Excerpted data ->

+ + + + +

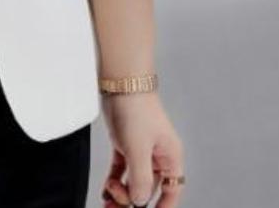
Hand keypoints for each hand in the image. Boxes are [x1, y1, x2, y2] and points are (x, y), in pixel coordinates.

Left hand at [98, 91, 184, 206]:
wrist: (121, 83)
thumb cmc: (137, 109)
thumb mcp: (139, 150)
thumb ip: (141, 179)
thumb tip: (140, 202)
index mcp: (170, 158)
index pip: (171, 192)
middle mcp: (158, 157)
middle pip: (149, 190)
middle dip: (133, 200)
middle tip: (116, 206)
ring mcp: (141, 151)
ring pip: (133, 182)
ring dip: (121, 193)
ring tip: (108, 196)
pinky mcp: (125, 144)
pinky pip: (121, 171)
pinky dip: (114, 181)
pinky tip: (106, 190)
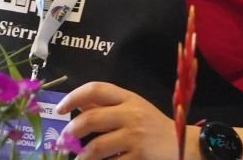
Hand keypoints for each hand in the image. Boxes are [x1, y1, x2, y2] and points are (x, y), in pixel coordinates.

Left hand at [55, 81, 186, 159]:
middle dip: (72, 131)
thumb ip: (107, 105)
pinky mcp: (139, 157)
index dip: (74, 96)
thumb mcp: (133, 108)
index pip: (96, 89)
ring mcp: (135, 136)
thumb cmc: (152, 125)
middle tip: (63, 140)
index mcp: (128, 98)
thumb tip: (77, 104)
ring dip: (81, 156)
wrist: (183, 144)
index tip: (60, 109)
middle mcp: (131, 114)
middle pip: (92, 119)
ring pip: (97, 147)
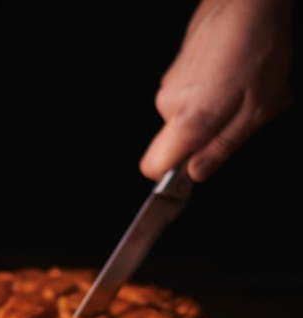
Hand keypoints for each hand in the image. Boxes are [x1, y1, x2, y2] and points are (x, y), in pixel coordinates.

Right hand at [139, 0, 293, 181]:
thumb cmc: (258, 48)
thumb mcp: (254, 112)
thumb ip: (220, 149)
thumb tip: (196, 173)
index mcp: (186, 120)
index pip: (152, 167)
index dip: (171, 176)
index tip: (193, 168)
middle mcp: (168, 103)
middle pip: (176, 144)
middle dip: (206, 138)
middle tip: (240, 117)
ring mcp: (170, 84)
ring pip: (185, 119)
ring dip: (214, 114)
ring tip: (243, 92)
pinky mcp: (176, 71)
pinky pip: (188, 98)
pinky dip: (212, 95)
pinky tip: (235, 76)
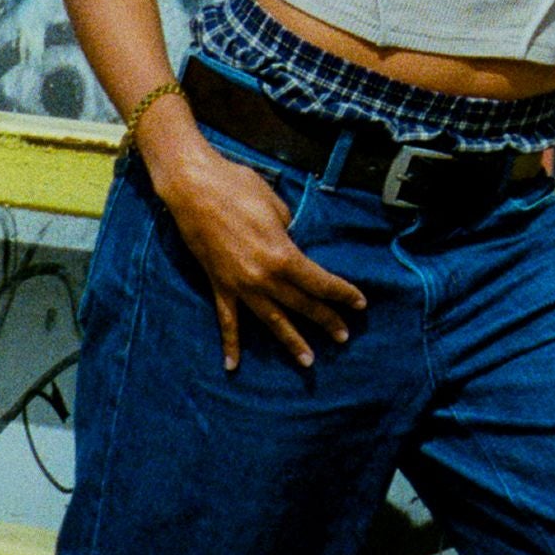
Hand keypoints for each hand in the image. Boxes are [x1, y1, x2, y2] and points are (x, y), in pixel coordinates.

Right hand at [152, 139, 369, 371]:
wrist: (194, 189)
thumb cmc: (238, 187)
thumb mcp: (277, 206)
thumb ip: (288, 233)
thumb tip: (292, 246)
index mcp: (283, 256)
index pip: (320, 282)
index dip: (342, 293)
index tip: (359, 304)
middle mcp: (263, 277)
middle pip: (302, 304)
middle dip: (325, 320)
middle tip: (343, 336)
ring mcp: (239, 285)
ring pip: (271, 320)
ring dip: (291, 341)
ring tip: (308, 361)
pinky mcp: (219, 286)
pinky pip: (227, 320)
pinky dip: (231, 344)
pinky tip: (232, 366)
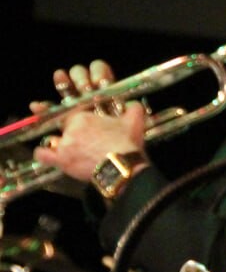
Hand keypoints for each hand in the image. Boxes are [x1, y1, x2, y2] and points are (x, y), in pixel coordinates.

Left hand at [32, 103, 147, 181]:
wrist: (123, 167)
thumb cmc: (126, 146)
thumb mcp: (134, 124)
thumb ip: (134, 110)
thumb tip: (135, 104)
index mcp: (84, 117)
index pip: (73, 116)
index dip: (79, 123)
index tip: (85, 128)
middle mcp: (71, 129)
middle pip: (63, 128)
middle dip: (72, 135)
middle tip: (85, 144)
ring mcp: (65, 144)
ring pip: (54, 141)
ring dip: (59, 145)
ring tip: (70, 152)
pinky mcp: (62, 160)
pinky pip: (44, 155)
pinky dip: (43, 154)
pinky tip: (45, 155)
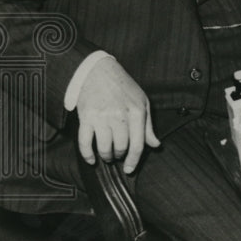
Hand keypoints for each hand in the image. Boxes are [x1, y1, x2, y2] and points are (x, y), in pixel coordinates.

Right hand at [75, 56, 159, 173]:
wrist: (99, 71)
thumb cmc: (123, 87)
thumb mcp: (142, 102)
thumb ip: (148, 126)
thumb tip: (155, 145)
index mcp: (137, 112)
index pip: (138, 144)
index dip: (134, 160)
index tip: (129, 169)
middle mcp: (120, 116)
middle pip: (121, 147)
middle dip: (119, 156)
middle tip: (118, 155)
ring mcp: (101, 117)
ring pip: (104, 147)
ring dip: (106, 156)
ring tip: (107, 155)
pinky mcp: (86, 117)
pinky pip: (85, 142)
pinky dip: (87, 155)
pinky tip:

+ + + + +

To do -> All lines with the word "Left" must be located in the data and copied.

Answer to this task ->
Left hand at [98, 91, 184, 206]:
Left hand at [55, 81, 186, 159]:
Left hand at [32, 103, 147, 181]:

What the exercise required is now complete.